Ryan Brady documented more Le Conte’s Sparrows there than anywhere else on Wisconsin’s Breeding Bird Atlas—that fills me with gratitude for those wonderful birds, for that beloved field, and for Ryan Brady’s hard work. Grassland birds are declining more precipitously than most other groups, so I feel a deep despair every May and June when I drive past newly mowed fields—crows, ravens, and gulls circling overhead anticipate the feast of mangled nestlings below.
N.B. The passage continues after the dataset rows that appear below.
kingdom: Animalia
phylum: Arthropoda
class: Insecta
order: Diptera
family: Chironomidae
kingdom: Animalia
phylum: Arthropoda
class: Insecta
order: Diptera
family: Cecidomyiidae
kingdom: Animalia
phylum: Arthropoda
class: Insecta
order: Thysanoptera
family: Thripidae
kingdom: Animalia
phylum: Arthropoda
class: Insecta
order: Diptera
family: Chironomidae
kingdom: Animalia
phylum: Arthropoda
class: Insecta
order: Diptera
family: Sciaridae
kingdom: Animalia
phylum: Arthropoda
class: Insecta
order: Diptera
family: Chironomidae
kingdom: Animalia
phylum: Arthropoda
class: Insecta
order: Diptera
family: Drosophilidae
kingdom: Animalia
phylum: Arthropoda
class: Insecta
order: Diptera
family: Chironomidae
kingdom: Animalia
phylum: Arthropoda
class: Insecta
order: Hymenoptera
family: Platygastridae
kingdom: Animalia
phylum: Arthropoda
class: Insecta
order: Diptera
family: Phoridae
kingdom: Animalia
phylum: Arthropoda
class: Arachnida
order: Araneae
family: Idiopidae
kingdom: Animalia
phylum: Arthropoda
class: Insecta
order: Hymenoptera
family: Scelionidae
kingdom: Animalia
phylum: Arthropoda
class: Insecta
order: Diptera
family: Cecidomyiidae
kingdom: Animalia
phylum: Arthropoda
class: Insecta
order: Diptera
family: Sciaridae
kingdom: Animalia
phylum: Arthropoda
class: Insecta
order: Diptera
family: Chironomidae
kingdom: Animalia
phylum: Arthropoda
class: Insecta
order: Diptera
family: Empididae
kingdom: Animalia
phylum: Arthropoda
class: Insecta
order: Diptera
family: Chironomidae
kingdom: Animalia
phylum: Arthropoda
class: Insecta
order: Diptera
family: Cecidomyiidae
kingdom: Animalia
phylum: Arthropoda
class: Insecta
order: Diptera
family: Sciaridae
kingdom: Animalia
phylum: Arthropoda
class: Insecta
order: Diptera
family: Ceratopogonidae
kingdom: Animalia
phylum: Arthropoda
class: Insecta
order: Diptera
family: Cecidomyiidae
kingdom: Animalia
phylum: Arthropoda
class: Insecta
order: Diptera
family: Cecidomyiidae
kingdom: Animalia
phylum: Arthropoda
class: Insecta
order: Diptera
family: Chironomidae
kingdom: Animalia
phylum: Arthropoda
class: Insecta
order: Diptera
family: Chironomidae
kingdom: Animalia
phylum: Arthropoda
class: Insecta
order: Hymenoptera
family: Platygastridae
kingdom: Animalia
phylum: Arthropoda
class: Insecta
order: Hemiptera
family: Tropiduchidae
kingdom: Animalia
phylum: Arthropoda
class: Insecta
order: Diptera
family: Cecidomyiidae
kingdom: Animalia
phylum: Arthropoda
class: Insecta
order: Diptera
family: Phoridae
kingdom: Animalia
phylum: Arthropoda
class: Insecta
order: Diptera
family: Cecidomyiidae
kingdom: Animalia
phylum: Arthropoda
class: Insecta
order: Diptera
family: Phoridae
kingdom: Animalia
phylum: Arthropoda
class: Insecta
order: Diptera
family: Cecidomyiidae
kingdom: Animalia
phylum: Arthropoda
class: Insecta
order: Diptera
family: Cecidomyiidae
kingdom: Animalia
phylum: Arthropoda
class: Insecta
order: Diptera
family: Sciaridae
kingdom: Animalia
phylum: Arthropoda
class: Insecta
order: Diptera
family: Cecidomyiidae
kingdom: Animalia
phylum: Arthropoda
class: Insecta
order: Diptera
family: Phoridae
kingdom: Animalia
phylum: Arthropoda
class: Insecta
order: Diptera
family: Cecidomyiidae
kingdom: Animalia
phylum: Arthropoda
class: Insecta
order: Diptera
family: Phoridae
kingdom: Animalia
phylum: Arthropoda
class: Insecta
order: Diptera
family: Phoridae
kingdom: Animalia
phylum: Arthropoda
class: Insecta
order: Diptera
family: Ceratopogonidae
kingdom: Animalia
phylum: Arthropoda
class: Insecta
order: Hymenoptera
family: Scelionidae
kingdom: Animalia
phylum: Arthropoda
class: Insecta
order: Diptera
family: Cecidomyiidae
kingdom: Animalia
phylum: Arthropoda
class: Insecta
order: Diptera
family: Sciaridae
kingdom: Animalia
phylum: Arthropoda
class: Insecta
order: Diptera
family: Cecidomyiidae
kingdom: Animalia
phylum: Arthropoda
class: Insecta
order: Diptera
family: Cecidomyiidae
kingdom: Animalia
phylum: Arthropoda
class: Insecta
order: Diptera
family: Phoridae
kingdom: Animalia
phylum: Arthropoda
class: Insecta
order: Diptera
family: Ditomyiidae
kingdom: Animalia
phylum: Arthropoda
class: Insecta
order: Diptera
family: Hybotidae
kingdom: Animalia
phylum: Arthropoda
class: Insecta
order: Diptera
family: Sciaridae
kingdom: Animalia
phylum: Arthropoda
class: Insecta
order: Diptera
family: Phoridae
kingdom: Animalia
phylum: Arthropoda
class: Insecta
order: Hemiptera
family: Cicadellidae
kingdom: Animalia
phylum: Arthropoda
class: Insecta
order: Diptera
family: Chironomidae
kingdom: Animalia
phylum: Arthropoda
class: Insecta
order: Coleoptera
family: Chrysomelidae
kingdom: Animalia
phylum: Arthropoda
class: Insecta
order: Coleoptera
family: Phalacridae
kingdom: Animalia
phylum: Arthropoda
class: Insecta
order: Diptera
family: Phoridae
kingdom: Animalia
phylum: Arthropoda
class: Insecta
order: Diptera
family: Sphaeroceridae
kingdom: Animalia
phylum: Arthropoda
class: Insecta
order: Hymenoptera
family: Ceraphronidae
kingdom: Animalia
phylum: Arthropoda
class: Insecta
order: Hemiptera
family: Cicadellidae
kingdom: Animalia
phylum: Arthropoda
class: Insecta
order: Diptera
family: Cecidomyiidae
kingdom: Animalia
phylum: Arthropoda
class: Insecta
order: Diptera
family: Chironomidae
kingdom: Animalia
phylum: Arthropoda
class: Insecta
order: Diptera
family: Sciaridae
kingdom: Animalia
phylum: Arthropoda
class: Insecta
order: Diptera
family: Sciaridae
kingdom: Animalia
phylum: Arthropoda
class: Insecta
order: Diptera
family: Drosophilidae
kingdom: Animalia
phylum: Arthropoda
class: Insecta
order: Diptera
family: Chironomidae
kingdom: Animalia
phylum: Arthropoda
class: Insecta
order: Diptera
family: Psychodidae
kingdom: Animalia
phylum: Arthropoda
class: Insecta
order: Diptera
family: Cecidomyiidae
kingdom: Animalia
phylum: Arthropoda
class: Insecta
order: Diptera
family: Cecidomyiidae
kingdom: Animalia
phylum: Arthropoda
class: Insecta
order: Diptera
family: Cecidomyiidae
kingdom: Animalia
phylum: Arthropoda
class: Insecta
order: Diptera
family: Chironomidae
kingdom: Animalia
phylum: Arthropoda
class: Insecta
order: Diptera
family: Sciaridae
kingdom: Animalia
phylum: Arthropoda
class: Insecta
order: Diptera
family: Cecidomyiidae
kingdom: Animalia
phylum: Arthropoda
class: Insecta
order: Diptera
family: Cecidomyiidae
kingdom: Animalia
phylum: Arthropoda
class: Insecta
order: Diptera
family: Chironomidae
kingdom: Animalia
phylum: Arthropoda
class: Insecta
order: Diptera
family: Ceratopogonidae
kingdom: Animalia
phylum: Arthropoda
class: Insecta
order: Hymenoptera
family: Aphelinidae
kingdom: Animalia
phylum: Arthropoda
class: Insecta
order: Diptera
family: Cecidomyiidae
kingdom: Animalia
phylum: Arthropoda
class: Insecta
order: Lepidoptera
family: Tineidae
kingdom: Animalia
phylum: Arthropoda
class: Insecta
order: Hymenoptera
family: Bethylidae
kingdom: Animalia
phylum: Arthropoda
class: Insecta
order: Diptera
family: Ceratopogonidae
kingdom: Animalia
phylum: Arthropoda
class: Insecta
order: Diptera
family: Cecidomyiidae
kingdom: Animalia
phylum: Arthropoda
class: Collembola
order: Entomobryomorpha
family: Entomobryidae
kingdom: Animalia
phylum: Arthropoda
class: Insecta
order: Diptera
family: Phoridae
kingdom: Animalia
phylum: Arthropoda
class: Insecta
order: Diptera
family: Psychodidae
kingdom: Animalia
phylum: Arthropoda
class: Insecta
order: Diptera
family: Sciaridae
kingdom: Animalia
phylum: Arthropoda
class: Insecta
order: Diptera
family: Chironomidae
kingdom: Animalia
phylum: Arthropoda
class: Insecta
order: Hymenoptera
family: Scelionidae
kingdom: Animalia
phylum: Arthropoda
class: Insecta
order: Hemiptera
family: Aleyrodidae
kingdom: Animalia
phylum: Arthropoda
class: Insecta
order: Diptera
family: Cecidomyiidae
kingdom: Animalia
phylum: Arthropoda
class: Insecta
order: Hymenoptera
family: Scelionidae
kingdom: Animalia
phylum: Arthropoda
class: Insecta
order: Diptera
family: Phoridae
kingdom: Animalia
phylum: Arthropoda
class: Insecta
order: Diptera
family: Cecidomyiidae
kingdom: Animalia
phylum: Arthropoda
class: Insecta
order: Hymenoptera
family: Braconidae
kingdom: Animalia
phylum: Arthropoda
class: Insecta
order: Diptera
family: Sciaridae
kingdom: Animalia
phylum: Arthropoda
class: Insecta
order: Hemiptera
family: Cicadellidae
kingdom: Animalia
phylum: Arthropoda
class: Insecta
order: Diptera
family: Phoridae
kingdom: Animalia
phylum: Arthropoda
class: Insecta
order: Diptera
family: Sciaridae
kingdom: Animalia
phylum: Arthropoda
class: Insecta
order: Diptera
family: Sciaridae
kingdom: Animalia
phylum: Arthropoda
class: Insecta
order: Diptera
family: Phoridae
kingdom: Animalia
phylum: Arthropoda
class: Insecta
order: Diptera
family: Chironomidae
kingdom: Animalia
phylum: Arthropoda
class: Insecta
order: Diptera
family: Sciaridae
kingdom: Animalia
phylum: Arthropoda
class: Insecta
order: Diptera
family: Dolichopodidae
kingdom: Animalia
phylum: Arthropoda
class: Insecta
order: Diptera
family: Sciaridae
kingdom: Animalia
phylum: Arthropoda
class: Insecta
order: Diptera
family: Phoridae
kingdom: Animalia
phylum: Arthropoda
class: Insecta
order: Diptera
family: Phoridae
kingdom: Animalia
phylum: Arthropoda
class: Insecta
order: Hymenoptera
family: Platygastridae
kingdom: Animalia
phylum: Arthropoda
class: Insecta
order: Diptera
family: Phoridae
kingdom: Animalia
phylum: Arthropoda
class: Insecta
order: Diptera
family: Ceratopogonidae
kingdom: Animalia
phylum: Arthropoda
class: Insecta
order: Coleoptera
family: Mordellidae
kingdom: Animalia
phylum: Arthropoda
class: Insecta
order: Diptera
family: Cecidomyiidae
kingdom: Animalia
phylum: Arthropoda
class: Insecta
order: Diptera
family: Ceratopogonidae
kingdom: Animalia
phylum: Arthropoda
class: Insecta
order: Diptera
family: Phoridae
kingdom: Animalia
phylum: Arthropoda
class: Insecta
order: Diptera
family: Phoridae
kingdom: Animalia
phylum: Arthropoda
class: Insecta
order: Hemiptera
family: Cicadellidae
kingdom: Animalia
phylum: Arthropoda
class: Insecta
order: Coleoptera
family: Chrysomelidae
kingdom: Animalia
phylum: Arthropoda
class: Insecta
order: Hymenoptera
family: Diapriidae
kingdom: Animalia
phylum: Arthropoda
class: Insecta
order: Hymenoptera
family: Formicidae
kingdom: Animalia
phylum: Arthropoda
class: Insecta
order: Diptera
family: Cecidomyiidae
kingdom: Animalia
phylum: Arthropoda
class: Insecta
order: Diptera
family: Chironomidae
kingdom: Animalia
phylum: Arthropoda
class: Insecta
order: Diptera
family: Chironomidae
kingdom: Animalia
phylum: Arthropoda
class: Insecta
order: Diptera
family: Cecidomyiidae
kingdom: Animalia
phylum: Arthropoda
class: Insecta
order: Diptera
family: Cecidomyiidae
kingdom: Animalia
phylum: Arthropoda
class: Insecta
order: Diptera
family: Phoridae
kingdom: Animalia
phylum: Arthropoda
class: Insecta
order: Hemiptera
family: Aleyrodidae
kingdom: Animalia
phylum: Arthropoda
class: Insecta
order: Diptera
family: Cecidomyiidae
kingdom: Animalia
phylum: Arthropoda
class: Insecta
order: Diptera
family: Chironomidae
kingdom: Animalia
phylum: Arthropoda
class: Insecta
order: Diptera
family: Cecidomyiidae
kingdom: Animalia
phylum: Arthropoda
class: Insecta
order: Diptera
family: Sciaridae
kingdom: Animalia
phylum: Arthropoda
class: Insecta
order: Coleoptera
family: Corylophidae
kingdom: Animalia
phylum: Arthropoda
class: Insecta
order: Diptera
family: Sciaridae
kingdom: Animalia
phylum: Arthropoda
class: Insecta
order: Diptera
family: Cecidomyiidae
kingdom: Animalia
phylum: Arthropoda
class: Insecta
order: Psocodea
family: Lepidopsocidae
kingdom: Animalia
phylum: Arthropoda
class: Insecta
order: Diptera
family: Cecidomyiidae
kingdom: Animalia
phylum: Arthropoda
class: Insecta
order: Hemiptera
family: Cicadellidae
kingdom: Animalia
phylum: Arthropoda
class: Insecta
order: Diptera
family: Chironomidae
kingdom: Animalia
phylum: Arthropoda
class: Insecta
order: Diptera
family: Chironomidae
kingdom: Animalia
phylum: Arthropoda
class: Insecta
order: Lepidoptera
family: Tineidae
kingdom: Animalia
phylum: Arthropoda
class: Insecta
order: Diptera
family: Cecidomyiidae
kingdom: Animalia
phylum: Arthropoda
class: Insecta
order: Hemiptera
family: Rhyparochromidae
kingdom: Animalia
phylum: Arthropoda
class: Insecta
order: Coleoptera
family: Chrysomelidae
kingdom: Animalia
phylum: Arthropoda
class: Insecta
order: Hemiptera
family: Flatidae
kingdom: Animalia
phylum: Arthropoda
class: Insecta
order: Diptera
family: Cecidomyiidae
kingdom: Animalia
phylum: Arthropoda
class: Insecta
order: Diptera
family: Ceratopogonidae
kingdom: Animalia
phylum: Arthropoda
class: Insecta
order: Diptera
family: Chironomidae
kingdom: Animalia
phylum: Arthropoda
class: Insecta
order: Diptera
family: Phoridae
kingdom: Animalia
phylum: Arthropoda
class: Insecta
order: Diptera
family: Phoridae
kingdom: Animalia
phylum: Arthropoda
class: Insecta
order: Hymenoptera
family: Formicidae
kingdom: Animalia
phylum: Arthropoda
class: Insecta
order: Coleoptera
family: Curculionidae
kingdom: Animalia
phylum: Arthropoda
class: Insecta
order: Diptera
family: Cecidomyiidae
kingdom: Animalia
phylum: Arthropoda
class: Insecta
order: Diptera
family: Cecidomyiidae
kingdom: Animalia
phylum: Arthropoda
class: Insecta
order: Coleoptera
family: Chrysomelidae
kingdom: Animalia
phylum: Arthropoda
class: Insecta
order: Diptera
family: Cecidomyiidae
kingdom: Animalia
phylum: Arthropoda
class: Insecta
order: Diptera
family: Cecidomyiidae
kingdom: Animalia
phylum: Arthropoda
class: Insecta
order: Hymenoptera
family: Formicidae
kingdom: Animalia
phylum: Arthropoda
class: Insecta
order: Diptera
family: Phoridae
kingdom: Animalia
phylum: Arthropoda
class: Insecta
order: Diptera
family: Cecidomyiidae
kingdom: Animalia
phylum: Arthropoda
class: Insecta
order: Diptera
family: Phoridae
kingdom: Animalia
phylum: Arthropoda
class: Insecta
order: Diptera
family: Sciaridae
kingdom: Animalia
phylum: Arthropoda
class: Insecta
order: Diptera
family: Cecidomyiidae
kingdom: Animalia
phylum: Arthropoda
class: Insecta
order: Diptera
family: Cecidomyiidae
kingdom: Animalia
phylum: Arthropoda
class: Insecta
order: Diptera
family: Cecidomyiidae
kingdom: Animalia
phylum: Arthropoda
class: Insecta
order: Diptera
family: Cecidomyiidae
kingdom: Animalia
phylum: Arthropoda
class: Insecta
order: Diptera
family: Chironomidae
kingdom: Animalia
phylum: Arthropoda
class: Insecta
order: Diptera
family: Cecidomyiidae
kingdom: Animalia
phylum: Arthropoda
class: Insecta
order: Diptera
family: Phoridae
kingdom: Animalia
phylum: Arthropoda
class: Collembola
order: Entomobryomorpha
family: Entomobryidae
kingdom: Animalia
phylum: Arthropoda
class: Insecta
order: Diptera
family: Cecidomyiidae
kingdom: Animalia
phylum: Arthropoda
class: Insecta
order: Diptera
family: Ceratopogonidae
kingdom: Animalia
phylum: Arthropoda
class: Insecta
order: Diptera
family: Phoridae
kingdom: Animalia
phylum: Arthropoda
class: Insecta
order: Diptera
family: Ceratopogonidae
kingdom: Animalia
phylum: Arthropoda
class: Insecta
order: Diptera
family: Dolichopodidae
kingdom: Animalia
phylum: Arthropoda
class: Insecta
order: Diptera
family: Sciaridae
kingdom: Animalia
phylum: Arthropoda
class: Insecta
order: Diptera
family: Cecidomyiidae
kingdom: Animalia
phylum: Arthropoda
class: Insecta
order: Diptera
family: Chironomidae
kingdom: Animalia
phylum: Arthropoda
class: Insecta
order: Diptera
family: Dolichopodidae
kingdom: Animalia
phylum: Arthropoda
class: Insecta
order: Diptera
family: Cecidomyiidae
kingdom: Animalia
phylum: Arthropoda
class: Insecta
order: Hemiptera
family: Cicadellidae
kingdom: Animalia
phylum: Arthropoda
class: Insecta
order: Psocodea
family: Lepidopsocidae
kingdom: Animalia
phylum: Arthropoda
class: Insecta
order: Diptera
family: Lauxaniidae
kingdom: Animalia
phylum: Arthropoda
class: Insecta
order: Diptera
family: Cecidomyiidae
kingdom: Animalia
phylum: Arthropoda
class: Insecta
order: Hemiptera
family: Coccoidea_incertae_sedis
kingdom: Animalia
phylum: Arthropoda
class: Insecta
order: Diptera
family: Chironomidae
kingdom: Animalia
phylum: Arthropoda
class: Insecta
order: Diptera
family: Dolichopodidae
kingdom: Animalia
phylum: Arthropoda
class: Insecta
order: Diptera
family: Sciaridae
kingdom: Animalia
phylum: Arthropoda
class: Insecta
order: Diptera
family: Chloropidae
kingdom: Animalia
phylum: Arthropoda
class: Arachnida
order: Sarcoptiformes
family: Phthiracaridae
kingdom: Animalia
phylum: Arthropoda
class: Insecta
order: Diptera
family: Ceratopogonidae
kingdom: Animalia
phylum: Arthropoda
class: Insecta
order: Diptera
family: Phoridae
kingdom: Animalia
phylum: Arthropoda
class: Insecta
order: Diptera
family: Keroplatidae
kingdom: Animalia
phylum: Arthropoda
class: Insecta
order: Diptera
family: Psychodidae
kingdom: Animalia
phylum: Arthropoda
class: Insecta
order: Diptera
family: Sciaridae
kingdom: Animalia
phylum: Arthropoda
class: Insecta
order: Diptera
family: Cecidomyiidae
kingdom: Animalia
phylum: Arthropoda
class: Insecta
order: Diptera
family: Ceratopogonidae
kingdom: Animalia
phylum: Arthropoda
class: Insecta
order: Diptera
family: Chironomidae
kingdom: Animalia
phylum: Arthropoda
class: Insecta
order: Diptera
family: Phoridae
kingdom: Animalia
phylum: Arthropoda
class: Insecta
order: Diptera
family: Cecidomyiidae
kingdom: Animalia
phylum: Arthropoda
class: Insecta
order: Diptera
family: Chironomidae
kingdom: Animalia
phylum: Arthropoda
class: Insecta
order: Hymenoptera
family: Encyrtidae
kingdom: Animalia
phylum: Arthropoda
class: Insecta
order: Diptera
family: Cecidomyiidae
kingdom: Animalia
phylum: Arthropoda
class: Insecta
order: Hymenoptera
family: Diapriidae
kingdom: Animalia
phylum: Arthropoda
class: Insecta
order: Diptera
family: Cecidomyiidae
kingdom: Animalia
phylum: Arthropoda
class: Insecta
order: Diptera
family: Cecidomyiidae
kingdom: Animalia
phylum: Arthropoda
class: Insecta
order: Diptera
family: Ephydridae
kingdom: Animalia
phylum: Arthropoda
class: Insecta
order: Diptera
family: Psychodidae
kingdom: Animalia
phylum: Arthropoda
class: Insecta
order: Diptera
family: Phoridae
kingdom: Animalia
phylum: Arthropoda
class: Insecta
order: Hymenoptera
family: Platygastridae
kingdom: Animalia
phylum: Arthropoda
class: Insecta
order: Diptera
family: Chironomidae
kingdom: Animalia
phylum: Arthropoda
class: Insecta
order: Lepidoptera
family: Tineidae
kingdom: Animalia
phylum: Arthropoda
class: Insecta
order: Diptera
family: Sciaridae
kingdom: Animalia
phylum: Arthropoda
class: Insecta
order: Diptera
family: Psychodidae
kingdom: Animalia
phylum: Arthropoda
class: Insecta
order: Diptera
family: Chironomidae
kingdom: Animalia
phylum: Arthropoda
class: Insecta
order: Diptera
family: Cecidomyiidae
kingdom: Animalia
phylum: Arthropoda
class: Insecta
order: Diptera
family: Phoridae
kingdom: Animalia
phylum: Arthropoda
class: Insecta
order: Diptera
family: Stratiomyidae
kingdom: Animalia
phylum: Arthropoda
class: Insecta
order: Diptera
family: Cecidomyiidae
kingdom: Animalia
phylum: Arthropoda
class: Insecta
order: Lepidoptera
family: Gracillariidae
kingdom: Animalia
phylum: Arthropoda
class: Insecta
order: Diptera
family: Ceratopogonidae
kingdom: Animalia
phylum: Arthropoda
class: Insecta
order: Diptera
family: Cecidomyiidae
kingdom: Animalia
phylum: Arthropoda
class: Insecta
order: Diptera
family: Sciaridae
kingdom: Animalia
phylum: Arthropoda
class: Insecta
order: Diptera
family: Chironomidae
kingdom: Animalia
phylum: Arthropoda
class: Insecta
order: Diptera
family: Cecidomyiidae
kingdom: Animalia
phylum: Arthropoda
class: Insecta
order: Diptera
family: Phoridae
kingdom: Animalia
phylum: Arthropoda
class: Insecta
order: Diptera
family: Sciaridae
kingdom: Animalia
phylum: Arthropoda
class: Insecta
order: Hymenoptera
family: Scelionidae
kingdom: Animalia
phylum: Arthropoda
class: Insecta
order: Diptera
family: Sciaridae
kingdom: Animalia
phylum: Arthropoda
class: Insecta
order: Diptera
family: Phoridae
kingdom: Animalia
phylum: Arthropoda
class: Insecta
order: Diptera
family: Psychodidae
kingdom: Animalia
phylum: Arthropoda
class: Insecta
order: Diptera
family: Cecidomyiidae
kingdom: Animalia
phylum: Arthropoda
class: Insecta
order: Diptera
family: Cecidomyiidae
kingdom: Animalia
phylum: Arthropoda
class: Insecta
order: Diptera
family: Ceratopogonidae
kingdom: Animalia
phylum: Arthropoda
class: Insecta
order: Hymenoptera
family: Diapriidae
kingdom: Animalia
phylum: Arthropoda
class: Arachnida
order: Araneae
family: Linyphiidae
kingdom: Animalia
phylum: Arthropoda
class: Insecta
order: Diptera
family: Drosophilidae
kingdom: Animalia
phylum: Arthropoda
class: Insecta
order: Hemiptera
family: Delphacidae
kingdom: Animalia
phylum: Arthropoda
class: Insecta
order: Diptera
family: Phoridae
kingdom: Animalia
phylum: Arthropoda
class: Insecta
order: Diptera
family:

But knowing that there are pockets of thriving grassland birds here and there gives hope that if we can educate more landowners to do things right, there will still be Bobolinks and Le Conte’s Sparrows around to populate improved habitat. 

Le Conte's Sparrow

This year I had the enormous thrill of being invited to speak for groups from northern Maine to southeastern Arizona, enjoying birds ranging from Atlantic Puffins and Arctic Terns to Elegant Trogons and Five-striped Sparrows. (The only one I took a photo of this year was the trogon, and I've never photographed a Five-striped Sparrow.)

Atlantic Puffin

Arctic Tern

Elegant Trogon

Photo by Dominic Sherony, via Wikipedia, Creative Commons
On all those trips, I also got to spend lots of time with lots of inspiring people doing inspiring things to help protect birds.

Russ impressed quite a few of our high school friends at our 50-year reunion by telling them I was invited to speak at Harvard. Of course, I had to make it clear that I wasn’t invited by Harvard, but by the storied Brookline Bird Club, but either way, it was quite a thrill! 

Russ and I took two other trips together, too. We went to Florida to visit our son; in Orlando we saw the very first Limpkin chicks I've ever seen...

Limpkin chick

... in the Everglades we saw baby Anhingas...

Baby Anhinga

Anhinga chick

Baby Anhinga

... and in Saddlebunch Key, I got photos and a recording of a couple of Mangrove Cuckoos.

Mangrove Cuckoo

Then we went to California so Russ could for the first and last time go on a Debi Shearwater birding pelagic trip before she retired this year.

Debi Shearwater and me!
Debi Shearwater and me in Hungary in 2014.
We also visited the Charles M. Schulz Museum in Santa Rosa to see my letter to Charles Schulz and his response to me in the Woodstock exhibit.

Laura at the Charles M. Schulz Museum's Peace, Love, and Woodstock exhibit

So 2019 was an absolutely wonderful year for me, one of the most wonderful, start to finish, that I’ve been given. I’m ever so grateful for the 673 species of birds I’ve seen this year, a full 60 of them lifers. I end the year in good health, with better eyesight than ever, and my husband, family, and little dog Pip all well and happy. So gratitude for all this will light my path in 2020 as I work as hard as ever to protect all these treasures I’ve been given.